From the Society of Children with Mucopolysaccharidosis and Diseases Relate web site http://www.mps.sart.pl/htm/en_text/index.php?dzial=mps_3_b#whatc)
"Sanfilippo syndrome affects children differently, and its progress will be faster in some than in others. Babies usually show no signs of the disorder, but symptoms start to appear from 2 to 6 years of age. Change will usually be very gradual and, therefore, easier to adjust to. The disorder tends to have three main stages, if untreated.

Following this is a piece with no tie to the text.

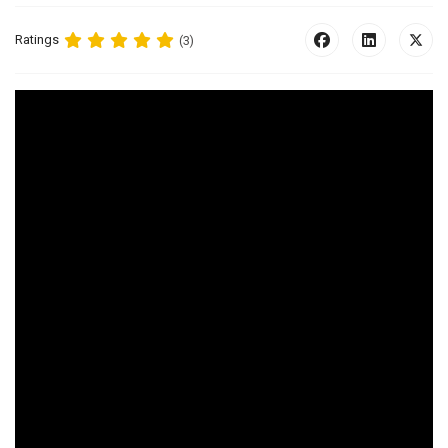
Ratings
(3)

"The first stage, during the child's preschool years, may be a very frustrating one for the parents. They may begin to worry as their child starts to lag behind their friends' children in development, and they may feel they are being blamed for the child's overactive and difficult behavior. Diagnosis is often made very late, as some children do not look abnormal, and their symptoms are very nonspecific with little evidence to suggest a storage disorder. The doctor has to be perceptive enough to recognize that something is seriously wrong and ask for urine and blood tests to help reach a diagnosis. It is not unusual for families to have had one or more affected children before diagnosis is established.

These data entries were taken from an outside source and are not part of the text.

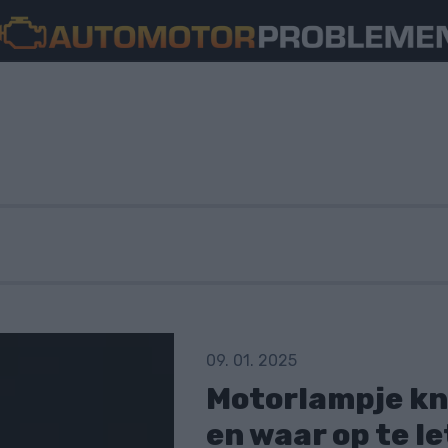
09. 01. 2025
Motorlampje kn
en waar op te l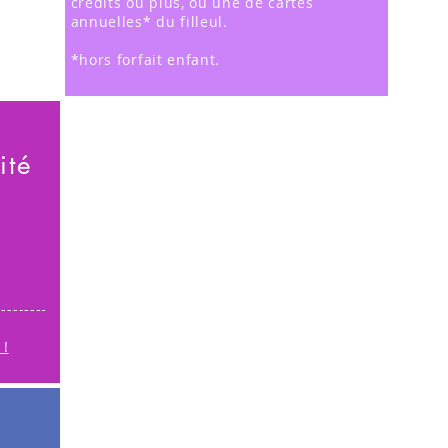
crédits ou plus, ou une de cartes
annuelles* du filleul.
*hors forfait enfant.
ité
---------
 !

"The second phase of the disorder is characterized by extreme activity, restlessness, and often very difficult behavior. Some children sleep very little at night. Many will get into everything. Sadly, language and understanding will gradually be lost, and parents may find it hard not being able to have a conversation with their child. Some children never become toilet trained, and those who do will eventually lose this ability.
"In the third phase of the disorder, children with Sanfilippo syndrome begin to slow down. They become more unsteady on their feet, tending to fall frequently as they walk or run. Eventually they lose the ability to walk. Life may be more peaceful in some ways, but parents will need help with the physically tiring task of caring for an immobile child or teenager with severe developmental delay."

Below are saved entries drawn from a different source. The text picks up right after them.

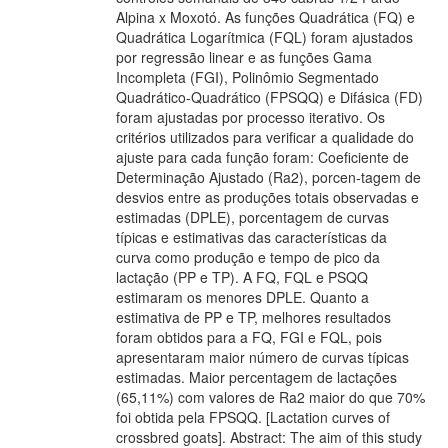
Alpina x Moxotó. As funções Quadrática (FQ) e
Quadrática Logarítmica (FQL) foram ajustados
por regressão linear e as funções Gama
Incompleta (FGI), Polinômio Segmentado
Quadrático-Quadrático (FPSQQ) e Difásica (FD)
foram ajustadas por processo iterativo. Os
critérios utilizados para verificar a qualidade do
ajuste para cada função foram: Coeficiente de
Determinação Ajustado (Ra2), porcen-tagem de
desvios entre as produções totais observadas e
estimadas (DPLE), porcentagem de curvas
típicas e estimativas das características da
curva como produção e tempo de pico da
lactação (PP e TP). A FQ, FQL e PSQQ
estimaram os menores DPLE. Quanto a
estimativa de PP e TP, melhores resultados
foram obtidos para a FQ, FGI e FQL, pois
apresentaram maior número de curvas típicas
estimadas. Maior percentagem de lactações
(65,11%) com valores de Ra2 maior do que 70%
foi obtida pela FPSQQ. [Lactation curves of
crossbred goats]. Abstract: The aim of this study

From the Society of Children with Mucopolysaccharidosis and Diseases Relate web site http://www.mps.sart.pl/htm/en_text/index.php?dzial=mps_3_b#whatc)
Frankie was transplanted at Duke University Medical Center, June 30, 2005. At that point in time, Duke had performed nine umbilical stem cell transplants for MPS III Type A children.
Frankie received a 4 of 6 donor match and had surgery to have two cardiac catheters placed in his chest before chemotherapy began. Chemotherapy is done to stop the reproduction of his own bone marrow and allowed his body to accept the donor umbilical stem cell blood.
On transplant day, (generically called, "Day 0"), Frankie's immune system began its recovery. During this time, he was in the hospital, recovering. His tests have always come back as 100% donor, so the doctors deem that a successful transplant. That being said, Frankie should be able to continue develop physically. Unfortunately, there haven't been enough transplants to determine if the "good" blood cells can break the "blood brain barrier." This means that there's no proof that the transplant will help his mental development. There's no proof, but there's always hope.